(Work to complete):
(1) In the forum thread below about the Dawn Beach Club, where are the timeshare units when you look at the Westin from the beach?
(2) Please continue the forum thread about the Dawn Beach Club from where it stops.

# [2010] Dawn Beach Club/ II



## JMSH (Mar 10, 2010)

I see a new member for II is the Dawn Beach Club in St.Martin's. Anyone have any experience with this location? I assume that it is between the Westin and Oyster Bay? Is it on the beach or up on the side hill? ....anyone any help on this matter?


----------



## silverfox82 (Mar 10, 2010)

From what I can see it's actually part of the Westin.


----------



## Armada (Mar 13, 2010)

If you look at the Westin from the beach, the timeshare units are above and to the left of the hotel.


----------



## DeniseM (Mar 13, 2010)

*More Info.*


----------



## pgnewarkboy (Mar 29, 2010)

We recently went to that Westin for lunch.  From what we saw, it was a nice place.  The pool area is really nice.   The beach is fine but not among the tops on the Island.  The Westin and Dawn beach seems a little out of the way.  I would certainly consider vacationing there.


----------



## JMSH (Mar 29, 2010)

pgnewarkboy said:


> We recently went to that Westin for lunch.  From what we saw, it was a nice place.  The pool area is really nice.   The beach is fine but not among the tops on the Island.  The Westin and Dawn beach seems a little out of the way.  I would certainly consider vacationing there.



Yes I know where the Westin hotel is and Dawn Beach..we have stayed at Oyster Bay in the past. What appears to be new is the timeshare units that are now associated with the Westin.


----------



## DAA (Mar 29, 2010)

How is Oyster Bay?  I have read both good and bad reviews. Which resort would you recommend in st Martin?


----------



## JMSH (Mar 29, 2010)

I very much liked Oyster Bay..you must remember that because you are trading into it via II and you don't own there you are probaby not going to get an ocean view room, but that should not be too important to you. Dawn Beach is very nice and you are right on the border of the French and Dutch side. The Westin down the beach has a terrific Sunday Brunch. You will need a car if you want to experience St.Martin's.


----------



## pharmgirl (May 1, 2011)

thinking of renting a 3 BR at Dawn Beach Club, anyone have any experience at the TS? lots of reviews for the westin hotel that seems to be on the same property.  Guess the TS isn't a starwood


----------



## RumseyStreet (May 1, 2011)

While I can't speak to the timeshare, I stayed at the hotel portion of the Westin a couple years ago and would go back in a heartbeat.  Beautiful beach (with great snorkeling just offshore), nice pool, friendly staff and though a little out of the way compared to other resorts on the island, centrally located and an easy drive just about anywhere you want to go.


----------



## gravitar (May 5, 2011)

The timeshare has access to the facilities of the Westin but is not really a part of it. If I recall correctly, the developer was originally selling these as apartments, etc. however, with the economic conditions at least one building was converted to timeshares. 

I have  stayed in the Hotel and it is nice, as is the service. I will be at  the Dawn Beach Club in September. I believe that a few others from here will be there this fall as well

Steve


----------



## dms1709 (Oct 15, 2011)

(Input data):
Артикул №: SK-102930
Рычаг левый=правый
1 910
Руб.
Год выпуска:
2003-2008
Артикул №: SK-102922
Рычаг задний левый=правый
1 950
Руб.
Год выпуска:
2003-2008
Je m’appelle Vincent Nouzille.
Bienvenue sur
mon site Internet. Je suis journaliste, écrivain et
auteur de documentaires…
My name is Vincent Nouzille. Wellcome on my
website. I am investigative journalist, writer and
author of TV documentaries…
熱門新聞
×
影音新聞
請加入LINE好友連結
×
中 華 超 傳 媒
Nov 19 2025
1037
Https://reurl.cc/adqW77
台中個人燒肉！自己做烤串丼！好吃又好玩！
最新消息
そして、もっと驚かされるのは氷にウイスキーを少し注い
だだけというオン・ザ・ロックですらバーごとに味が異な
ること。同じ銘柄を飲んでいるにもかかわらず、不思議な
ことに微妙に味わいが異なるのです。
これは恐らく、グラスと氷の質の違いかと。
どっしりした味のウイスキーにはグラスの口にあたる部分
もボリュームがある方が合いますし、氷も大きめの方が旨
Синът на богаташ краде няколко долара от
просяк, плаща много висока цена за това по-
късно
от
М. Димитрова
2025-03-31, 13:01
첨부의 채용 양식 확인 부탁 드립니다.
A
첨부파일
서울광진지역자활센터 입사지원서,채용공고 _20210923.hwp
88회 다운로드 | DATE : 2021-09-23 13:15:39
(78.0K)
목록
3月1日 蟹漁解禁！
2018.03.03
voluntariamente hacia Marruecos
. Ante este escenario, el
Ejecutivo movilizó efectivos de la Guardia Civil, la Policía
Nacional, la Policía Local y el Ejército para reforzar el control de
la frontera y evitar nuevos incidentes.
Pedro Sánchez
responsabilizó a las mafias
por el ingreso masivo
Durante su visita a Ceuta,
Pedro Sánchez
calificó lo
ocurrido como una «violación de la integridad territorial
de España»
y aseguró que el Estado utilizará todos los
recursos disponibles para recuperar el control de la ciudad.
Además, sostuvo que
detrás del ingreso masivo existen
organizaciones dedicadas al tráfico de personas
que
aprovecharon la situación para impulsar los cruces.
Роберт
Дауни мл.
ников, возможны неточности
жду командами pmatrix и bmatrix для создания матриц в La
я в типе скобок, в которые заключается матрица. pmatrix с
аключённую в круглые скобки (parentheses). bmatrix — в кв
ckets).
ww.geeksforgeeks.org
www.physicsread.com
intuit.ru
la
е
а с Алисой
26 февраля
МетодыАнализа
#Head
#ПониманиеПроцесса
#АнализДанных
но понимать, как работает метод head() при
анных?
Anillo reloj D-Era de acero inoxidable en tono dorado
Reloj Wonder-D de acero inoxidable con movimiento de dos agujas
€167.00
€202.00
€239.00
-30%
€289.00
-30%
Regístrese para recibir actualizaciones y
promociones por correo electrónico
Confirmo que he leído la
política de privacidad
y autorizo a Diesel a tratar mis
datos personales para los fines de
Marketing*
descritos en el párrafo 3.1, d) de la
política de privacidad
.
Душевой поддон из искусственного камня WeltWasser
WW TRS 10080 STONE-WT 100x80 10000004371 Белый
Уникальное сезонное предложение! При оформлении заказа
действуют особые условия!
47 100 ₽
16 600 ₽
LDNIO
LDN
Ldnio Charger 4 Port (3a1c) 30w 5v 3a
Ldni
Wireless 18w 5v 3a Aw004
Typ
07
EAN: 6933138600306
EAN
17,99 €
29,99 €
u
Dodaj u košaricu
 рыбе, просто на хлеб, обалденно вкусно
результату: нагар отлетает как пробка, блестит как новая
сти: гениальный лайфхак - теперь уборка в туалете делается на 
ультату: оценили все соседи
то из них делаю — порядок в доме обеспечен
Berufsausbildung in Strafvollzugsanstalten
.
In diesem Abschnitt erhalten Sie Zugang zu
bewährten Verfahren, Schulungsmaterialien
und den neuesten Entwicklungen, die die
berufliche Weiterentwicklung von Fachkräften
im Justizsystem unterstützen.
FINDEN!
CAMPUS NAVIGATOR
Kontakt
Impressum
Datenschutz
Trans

(Written responses):
(1) They are above and to the left of the hotel.

(2)
*Opinions*

I just got an exchange for next year, so would be interested in anyone's thoughts about Dawn Beach Club.  Should I keep it or let it go?

Donna


----------



## brigechols (Oct 15, 2011)

Not one review posted?! Come on Tuggers who exchanged into Dawn Beach Club. Please post a review in the TUG resort database.


----------



## gravitar (Oct 16, 2011)

I was there in mid September. I will post something shortly. Westin5Star was there earlier this month as well

Steve


----------



## pharmgirl (Dec 11, 2011)

any comments? going there is late march, hope it is nice


----------



## Eildon (Dec 30, 2011)

*Comments*

Dawn Beach Club in owned by (forgotten) who has over 50hotels world wide including several Marroitts. DBC is managed by Westin except for time share sales. It is in appeance the same as other Westin's in design and quality. I have 3 Westin Time shares and this is my favorite.


----------



## Eildon (Dec 30, 2011)

*Location*

DBC is close to Oyster Pond. It is on the beach. It is not on the hillside. It is a quiet location with a pleasant beach from where you can go to Oyster Pond but over a few rocks. I have been going to St Maarten every year since 1992.
Do I like the resort? Yes: better than any other Westin I own.


----------



## Eildon (Dec 30, 2011)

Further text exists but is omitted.